In Christopher’s words, “Por Long Bhut whispered to me in Thai, ‘No seeing.’ Then he said a few minutes later, ‘No hearing.’ Por Long Bhut never reacted. He knew deep inner peace before, during, and after the diagnosis of cancer. Por Long Bhut’s depth of mindfulness and meditation, along with the clarity that he was not the body, helped him make his transition smooth from life to death. He was a liberated and untroubled human being.” Because he was not identified with his physical body, the Thai monk was free from its constraints as he died. 

His example inspires me to continue paying attention to the First Foundation of Mindfulness. 

*To loosen our identification with a physical self, let’s practice an adapted form of Mark Coleman’s guided meditation called “Exploring the Selfless Nature of the Body:” (pp. 73-74). 

Sit in a comfortable meditation posture and close your eyes, turning the attention inward. 

Open your awareness to hearing and become present to the ebb and flow of sounds around you. Notice how sounds are known quite effortlessly with mindfulness. 

Rest in that spacious awareness for a few moments, noting how individual sounds arise, each time accompanied by simple knowing. This process happens all by itself. 

Now include awareness of the body’s landscape. Notice that as physical sensations appear and disappear, these are also known naturally without any need to make an effort. 

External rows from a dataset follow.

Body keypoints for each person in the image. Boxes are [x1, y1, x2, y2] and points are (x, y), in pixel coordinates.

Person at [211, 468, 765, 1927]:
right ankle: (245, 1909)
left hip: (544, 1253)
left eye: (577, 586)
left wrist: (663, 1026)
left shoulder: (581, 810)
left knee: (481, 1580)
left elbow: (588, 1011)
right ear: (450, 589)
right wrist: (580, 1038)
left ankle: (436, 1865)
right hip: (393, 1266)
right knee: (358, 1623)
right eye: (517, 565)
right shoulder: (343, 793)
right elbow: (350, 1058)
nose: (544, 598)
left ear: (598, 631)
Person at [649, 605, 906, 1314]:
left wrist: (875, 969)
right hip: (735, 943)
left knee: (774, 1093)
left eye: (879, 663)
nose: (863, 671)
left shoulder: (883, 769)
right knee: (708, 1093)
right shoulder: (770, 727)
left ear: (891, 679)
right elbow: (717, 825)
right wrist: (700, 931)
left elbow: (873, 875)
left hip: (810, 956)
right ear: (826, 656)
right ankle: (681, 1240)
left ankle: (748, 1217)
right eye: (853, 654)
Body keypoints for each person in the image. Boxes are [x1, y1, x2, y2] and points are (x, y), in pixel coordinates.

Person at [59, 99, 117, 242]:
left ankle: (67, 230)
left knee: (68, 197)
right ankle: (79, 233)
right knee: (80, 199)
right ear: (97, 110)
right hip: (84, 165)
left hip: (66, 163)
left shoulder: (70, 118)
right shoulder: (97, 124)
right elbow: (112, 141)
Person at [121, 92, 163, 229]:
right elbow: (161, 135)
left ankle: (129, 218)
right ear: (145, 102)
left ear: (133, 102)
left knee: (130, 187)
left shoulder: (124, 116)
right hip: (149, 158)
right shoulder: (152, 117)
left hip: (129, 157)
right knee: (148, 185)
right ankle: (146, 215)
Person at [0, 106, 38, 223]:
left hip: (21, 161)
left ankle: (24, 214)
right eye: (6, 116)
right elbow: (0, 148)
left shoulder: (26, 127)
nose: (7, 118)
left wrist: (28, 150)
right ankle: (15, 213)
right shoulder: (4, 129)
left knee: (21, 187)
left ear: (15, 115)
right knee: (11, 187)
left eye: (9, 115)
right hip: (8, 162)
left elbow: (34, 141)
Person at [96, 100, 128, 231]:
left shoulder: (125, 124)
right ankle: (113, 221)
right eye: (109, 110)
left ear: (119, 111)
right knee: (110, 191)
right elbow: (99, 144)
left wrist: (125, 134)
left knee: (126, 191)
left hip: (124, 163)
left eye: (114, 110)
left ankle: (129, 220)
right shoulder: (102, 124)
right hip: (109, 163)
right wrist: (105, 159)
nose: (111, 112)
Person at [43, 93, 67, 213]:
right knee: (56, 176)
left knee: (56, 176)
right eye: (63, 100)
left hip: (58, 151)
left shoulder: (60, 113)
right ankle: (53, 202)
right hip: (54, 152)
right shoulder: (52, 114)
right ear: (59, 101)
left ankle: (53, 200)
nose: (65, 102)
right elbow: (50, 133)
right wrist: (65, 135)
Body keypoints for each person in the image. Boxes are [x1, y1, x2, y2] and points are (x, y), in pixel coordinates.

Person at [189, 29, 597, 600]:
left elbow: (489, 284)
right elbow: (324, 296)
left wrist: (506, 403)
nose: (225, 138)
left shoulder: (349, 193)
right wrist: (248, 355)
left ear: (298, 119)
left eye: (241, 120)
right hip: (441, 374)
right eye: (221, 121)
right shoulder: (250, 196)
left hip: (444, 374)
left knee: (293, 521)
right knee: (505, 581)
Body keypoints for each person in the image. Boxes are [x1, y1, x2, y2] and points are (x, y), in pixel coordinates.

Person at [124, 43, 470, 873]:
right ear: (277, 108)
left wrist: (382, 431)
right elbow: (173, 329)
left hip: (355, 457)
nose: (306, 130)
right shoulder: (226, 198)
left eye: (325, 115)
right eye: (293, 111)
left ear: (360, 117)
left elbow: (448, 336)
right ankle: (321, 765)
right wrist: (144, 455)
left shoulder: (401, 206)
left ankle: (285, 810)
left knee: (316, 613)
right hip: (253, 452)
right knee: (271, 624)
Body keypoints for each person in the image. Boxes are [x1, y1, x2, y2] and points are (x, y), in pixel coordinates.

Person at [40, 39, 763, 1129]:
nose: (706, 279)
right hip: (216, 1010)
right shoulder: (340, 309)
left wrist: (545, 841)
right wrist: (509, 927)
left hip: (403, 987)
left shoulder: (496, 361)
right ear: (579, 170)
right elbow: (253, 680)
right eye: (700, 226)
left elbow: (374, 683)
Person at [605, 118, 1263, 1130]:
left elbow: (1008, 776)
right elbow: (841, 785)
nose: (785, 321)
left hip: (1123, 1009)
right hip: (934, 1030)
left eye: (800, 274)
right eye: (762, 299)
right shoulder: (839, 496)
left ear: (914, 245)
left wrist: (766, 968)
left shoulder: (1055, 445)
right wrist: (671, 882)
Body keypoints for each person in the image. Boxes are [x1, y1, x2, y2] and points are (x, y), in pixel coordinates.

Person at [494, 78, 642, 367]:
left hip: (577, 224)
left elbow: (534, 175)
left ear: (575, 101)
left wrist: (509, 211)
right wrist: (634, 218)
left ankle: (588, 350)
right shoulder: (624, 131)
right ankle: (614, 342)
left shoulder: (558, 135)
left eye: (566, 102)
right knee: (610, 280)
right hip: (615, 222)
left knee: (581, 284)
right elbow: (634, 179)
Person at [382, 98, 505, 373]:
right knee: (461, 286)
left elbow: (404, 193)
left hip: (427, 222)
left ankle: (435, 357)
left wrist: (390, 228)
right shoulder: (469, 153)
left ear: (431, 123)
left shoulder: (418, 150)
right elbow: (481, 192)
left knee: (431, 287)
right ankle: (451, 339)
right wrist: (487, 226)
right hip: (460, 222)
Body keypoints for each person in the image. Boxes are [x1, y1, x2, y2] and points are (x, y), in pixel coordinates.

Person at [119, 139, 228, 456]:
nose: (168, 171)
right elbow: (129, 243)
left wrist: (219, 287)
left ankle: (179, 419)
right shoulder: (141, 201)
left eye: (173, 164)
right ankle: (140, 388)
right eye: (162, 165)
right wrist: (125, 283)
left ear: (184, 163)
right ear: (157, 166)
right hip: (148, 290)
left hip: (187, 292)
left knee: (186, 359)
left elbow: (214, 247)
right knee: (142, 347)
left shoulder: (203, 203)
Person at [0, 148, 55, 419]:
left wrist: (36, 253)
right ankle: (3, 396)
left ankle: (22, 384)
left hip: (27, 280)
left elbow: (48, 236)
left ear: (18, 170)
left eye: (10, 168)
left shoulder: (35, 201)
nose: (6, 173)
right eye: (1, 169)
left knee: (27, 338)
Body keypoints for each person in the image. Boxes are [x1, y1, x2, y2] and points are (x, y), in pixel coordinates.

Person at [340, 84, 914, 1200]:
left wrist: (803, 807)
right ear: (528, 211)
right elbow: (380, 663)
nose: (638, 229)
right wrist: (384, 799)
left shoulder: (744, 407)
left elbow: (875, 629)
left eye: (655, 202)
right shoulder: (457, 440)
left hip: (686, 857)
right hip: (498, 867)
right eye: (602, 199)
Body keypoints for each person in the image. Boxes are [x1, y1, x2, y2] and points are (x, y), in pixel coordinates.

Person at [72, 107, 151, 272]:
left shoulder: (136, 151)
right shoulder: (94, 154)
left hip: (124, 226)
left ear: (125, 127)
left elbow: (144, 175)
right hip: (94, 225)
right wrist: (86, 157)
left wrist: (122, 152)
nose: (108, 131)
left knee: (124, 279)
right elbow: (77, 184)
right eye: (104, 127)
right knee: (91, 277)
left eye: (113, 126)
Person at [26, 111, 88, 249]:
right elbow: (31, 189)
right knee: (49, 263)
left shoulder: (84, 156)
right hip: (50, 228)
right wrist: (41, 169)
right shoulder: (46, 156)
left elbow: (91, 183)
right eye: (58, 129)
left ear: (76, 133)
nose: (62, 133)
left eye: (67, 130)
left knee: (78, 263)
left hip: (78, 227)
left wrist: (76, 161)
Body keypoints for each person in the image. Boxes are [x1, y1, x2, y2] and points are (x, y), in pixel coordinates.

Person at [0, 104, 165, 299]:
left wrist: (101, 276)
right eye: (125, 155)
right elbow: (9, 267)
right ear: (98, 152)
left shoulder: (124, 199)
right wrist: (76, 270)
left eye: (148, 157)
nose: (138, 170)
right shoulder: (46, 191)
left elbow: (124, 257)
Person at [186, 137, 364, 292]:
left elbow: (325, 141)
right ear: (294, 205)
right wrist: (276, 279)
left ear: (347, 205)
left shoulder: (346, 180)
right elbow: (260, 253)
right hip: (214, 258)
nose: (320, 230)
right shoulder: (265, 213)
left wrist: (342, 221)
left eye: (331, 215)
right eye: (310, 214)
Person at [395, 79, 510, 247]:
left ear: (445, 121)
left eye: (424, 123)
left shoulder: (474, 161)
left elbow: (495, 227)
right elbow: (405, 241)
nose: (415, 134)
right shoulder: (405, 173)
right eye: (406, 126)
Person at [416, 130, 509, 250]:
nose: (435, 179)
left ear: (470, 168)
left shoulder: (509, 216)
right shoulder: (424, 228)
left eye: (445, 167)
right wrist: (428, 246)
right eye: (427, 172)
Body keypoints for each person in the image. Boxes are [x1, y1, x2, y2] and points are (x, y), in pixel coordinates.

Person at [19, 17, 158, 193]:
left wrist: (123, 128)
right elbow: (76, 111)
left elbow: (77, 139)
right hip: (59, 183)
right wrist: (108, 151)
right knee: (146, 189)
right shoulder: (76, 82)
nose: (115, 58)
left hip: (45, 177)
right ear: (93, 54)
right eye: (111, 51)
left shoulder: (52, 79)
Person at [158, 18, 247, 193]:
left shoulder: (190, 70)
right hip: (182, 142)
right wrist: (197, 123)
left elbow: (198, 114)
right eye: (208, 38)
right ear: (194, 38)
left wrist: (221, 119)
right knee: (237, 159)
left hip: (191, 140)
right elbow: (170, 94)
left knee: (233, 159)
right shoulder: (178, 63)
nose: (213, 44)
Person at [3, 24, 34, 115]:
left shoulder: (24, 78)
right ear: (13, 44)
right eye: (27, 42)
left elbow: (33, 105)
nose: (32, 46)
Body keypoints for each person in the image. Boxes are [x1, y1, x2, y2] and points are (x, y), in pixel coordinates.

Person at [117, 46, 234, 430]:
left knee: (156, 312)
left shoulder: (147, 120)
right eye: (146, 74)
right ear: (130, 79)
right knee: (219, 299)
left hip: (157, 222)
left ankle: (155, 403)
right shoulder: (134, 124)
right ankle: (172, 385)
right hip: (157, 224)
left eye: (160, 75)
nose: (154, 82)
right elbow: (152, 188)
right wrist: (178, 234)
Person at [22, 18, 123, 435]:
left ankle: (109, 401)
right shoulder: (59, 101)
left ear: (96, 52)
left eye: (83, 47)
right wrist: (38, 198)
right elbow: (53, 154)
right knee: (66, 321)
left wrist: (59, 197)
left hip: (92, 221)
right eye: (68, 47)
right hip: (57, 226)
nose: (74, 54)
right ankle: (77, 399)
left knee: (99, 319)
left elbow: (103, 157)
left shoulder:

You might sense the contact of your legs or buttocks with the chair or cushion. You may notice the temperature of the air or the touch of clothing on your skin. 

Pay attention to a variety of physical experiences for a few minutes. 

Note how these sensations come and go by themselves, and how easily they are sensed in awareness. 

In the same way, sense the breath, moving like a perennial inner tide of inhalations and exhalations. You don’t make the breath happen; it moves by itself, ceaselessly flowing, keeping the body alive. Notice any feelings or thoughts about this understanding of how bodily life simply maintains itself organically through many kinds of biological processes. Be aware of the breath breathing itself. 

Then shift attention to the heart as it beats, sensing the pulse in your veins.  Reflect on how the heart, like every other physical organ, operates according to its own nature, without any prompting from you. 

Sense how each organ of the body operates on its own, and how you are simply a witness to the process. Notice how this observation touches you and affects your relationship to your physical experience. Resolve to continue this observation in daily life, noticing how the body miraculously functions by itself, selflessly.